If you’re going to ignore the entirety of gender (as I’m defining it, not as you may have been using it) and discuss only sex, you’re going to miss the point. Trans people are generally as aware of what body morphology they’ve got in their underwear as you are. And if they weren’t, they wouldn’t be coming out as trans.

But you’re still doing the former; you’re just inserting a layer of plausible deniability in there. You’re not saying that its their fault they got beaten up because they didn’t tell their date they are transgender, you’re saying it’s their fault because they engaged in risky behavior and the risky behavior was not telling their date they are transgender. And you are doing so specifically in order to move the burden of action from the potential assailant to the potential victim to support your “utilitarian” argument.

I know.

So so far we’re on the same page. Good.

Now, about telling her not to go in the first place. I said there was a valid sense in which self-preservation means not going to the rape night club. But if every woman did that, the rapists would move on to the next night club and make that one the rape night club. And if every woman continued the self-preservationist behavior and ceased going to any and all night clubs, the rapists would move on to wherever the women were, in order to rape them. And the women’s range of freedom shrinks and shrinks and shrinks until they’re locked behind walls with the threat of rape keeping them there.

With me so far?

Look, if women don’t want to be raped they shouldn’t leave their cloister.

So how was what I said different from what Ahunter said except in your imagination?

I am not saying that getting beaten up is the inevitable and certainly not a deserved consequence of being transgender and not telling their date. I’m responding to people saying “transgender folks get beat up, Oh and BTW we insist on going on dates with total strangers… without telling them we are transgender”

No, the rapists don’t travel from night club to night club they don’t go out searching for people to rape.

Or are you saying that the transgender beatings are by men that go out there looking for transsexuals to beat up?

Not dating total strangers without telling them will not eventually lead to transgender women staying at home and never peeking out of their homes.

There are different levels of risk.

You take a risk when you cross the street.
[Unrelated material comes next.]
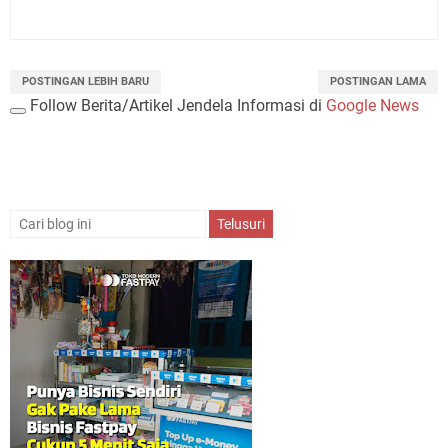
POSTINGAN LEBIH BARU
POSTINGAN LAMA
Follow Berita/Artikel Jendela Informasi di
Google News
You take an entirely different kind of risk when you try to cross a busy freeway in the middle of the night wearing a ninja outfit.

:confused: Cite??

Am I missing something that was specified in a hypothetical upthread, or do you think rapists in real life congregate at specific locales and would not, in fact, seek out victims in other places if they disappeared from where they’ve been finding them?

I thought it was supposed to be an allegory for transgender women dating total strangers without letting them know that they were transgender.
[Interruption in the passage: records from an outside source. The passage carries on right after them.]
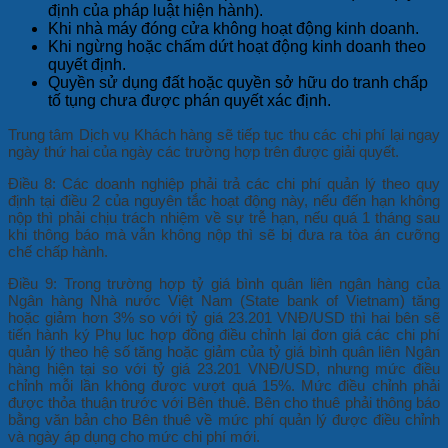
định của pháp luật hiện hành).
Khi nhà máy đóng cửa không hoạt động kinh doanh.
Khi ngừng hoặc chấm dứt hoạt động kinh doanh theo
quyết định.
Quyền sử dụng đất hoặc quyền sở hữu do tranh chấp
tố tụng chưa được phán quyết xác định.
Trung tâm Dịch vụ Khách hàng sẽ tiếp tục thu các chi phí lại ngay
ngày thứ hai của ngày các trường hợp trên được giải quyết.
Điều 8: Các doanh nghiệp phải trả các chi phí quản lý theo quy
định tại điều 2 của nguyên tắc hoạt động này, nếu đến hạn không
nộp thì phải chịu trách nhiệm về sự trễ hạn, nếu quá 1 tháng sau
khi thông báo mà vẫn không nộp thì sẽ bị đưa ra tòa án cưỡng
chế chấp hành.
Điều 9: Trong trường hợp tỷ giá bình quân liên ngân hàng của
Ngân hàng Nhà nước Việt Nam (State bank of Vietnam) tăng
hoặc giảm hơn 3% so với tỷ giá 23.201 VNĐ/USD thì hai bên sẽ
tiến hành ký Phụ lục hợp đồng điều chỉnh lại đơn giá các chi phí
quản lý theo hệ số tăng hoặc giảm của tỷ giá bình quân liên Ngân
hàng hiện tại so với tỷ giá 23.201 VNĐ/USD, nhưng mức điều
chỉnh mỗi lần không được vượt quá 15%. Mức điều chỉnh phải
được thỏa thuận trước với Bên thuê. Bên cho thuê phải thông báo
bằng văn bản cho Bên thuê về mức phí quản lý được điều chỉnh
và ngày áp dụng cho mức chi phí mới.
That is the risk we are talking about. Like the risk of going to “rape night club” wearing a thong and a bikini top to flirt and get drunk with the “rape boys” in the club.

This seems like a particularly risky thing to do. Does this mean that Transgender women would also be warned away from dating acquaintances or friends of friends who know they are transgender because those total strangers would suddenly show up on those dates as well?

I understand that much.

Staying within the boundaries of the situation being used as the allegory, and not (as of yet) hopping out to talk about transgender women and their dating behaviors,

to which you replied

Leave transgender women out of this, for the moment, unless you want to say that the allegory falls apart at this point and that what is true of women risking rape is not true of transgender women going on dates. Just focus on the women being raped at the rape night club.

Thing is, most rape victims know their attackers. The whole “stranger jumping out of the bushes” isn’t as common.